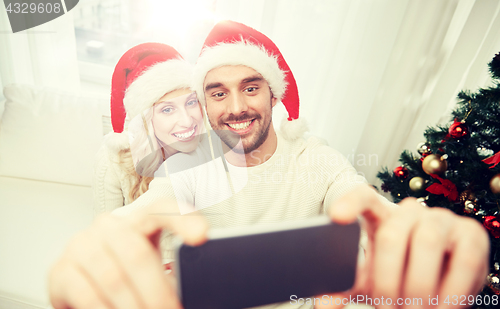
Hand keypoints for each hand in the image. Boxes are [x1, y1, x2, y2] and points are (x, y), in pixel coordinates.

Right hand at [48, 198, 207, 308]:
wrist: (82, 286)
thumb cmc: (126, 275)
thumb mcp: (151, 268)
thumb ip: (172, 273)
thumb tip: (192, 293)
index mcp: (139, 220)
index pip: (163, 210)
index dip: (183, 219)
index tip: (202, 235)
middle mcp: (110, 226)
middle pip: (139, 254)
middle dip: (158, 292)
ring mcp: (83, 245)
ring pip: (114, 278)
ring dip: (134, 307)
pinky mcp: (62, 269)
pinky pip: (87, 295)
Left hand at [317, 185, 488, 308]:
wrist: (443, 277)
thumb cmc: (400, 273)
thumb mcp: (373, 279)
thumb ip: (348, 288)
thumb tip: (323, 304)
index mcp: (380, 215)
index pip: (363, 198)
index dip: (349, 203)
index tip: (336, 216)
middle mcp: (410, 211)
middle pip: (391, 233)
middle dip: (387, 278)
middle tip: (385, 308)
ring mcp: (442, 219)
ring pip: (426, 243)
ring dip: (418, 286)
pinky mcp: (471, 235)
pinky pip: (463, 260)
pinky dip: (451, 291)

++++++

If a line in the data above holds the string "pinky", copy it.

» Problem solution
pinky mcp: (62, 269)
pinky pip: (87, 295)
pinky mcp: (471, 235)
pinky pip: (463, 260)
pinky dip: (451, 291)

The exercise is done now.